Григорий Померанц пишет вослед Антонию Сурожскому, что важны не догматы, не установки на то, чтобы быть «правильным христианином» (истинным
православным или истинным католиком), а умение двигаться по «Божьему следу», интуитивная способность живого человека идти вослед живому Богу, преступая общепринятые нормы и, если надо, нарушая то, что «хороший священник» говорит «хорошему прихожанину».
В поэзии это не менее важно - интуитивное следование тому, что превышает логику рассудка, ставшие привычными правила письма. И, чтобы духовная поэзия не становилась «партийной» или конфессиональной, без этого «еретического» дара не обойтись.
В 90-е годы, после смерти о. Александра, я почувствовал, что нахожусь в творческом тупике. Тому было много причин, но одна из них была в том, что я больше не хотел быть «правильным».
Я чувствовал, что «неверующие» авторы, которые тогда стали печататься, выйдя из подполья, для меня в определенном смысле звучали намного честнее, чем «религиозная поэзия». Они казались мне чище, свободней, естественней. У них была свобода «быть плохими» - то, чего я пытался себе не позволять, играя роль передового верующего. Звучит смешно, но примерно так это и выглядело. Потом я убедился в том, что тут тоже есть свои роли и своя партийность, но сам переход был для меня очищающим.

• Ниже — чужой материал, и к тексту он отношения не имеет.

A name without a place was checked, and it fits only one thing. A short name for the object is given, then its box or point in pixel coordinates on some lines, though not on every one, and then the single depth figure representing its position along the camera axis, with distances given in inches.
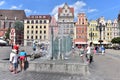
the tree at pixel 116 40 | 1254.6
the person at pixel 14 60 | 196.4
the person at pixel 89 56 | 315.8
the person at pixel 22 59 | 208.9
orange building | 1465.7
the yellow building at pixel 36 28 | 1677.6
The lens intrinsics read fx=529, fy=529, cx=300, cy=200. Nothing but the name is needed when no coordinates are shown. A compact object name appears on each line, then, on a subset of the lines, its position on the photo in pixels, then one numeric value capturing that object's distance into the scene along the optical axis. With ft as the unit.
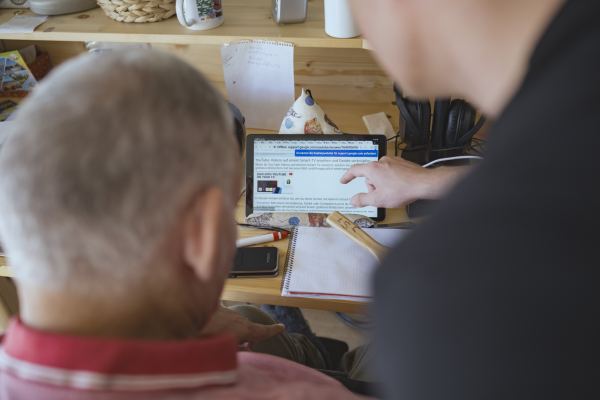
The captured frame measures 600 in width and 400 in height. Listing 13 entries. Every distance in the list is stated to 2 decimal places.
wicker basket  4.00
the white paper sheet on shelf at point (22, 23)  4.22
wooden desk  3.29
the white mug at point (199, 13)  3.87
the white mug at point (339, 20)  3.79
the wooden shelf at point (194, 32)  4.00
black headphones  4.03
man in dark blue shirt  1.17
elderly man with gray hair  1.56
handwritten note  4.28
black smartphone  3.47
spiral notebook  3.30
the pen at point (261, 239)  3.67
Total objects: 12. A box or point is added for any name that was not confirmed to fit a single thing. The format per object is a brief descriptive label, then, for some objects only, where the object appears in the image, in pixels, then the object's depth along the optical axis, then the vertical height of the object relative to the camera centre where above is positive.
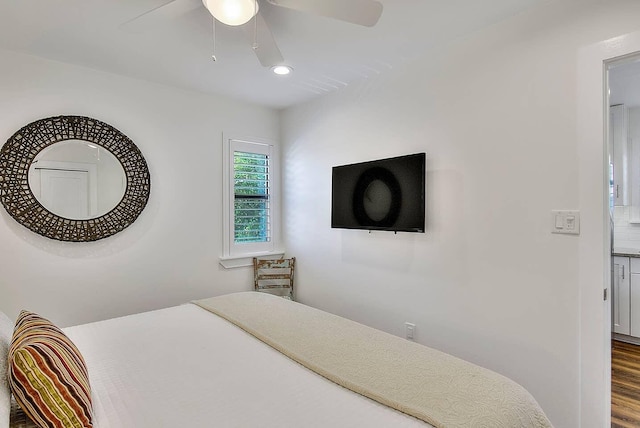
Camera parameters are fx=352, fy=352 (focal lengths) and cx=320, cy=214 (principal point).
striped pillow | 1.00 -0.51
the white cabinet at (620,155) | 3.62 +0.61
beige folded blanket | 1.17 -0.64
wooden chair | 3.51 -0.63
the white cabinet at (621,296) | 3.29 -0.78
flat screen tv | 2.39 +0.14
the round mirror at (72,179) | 2.37 +0.25
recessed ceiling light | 2.62 +1.09
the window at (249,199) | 3.40 +0.15
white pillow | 0.96 -0.52
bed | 1.15 -0.66
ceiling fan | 1.41 +0.86
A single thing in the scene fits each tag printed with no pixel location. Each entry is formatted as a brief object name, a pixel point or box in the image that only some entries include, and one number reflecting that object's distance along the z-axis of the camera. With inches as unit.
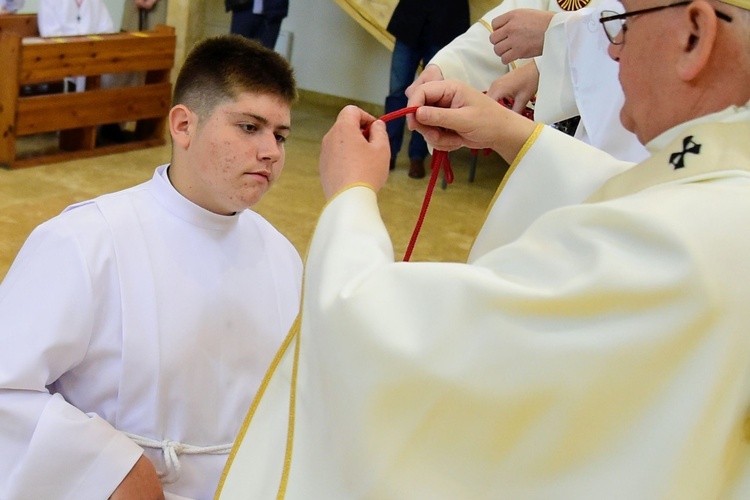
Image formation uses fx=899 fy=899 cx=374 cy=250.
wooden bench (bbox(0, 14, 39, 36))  230.8
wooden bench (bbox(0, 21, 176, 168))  206.2
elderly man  41.2
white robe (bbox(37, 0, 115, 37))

И все же те почти восемь лет воскресных поездок и общений на квартирах в Москве - костер горел. В «проекте» было много правды, причем правды настоящей, и, продолжая метафору, скажу, что - огненной. Многие обрели возможность жить, любить и творить там, где до этого задыхались от бессилия и тесноты. Прекрасные стихи и рассказы были все же написаны. Полет над страхом был испытан. И реальность становилась все более ясной и озадачивающей одновременно. Она не была похожа на все виденное до сих пор. Она, словно бы струясь незримой, но непонятным способом ощущаемой рекой, преображала это виденное в иной, бесконечный мир.
Правда, источником этого огня, а вернее, его проводником, был один удивительный человек - о. Александр, пишущий в те годы свои замечательные книги. Но пламя передавалось, и радиус его расширялся.

- Только вперед! И не останавливайтесь! - Хлопает дверца такси. Голос о. Александра. Сугробы на Верхней Масловке.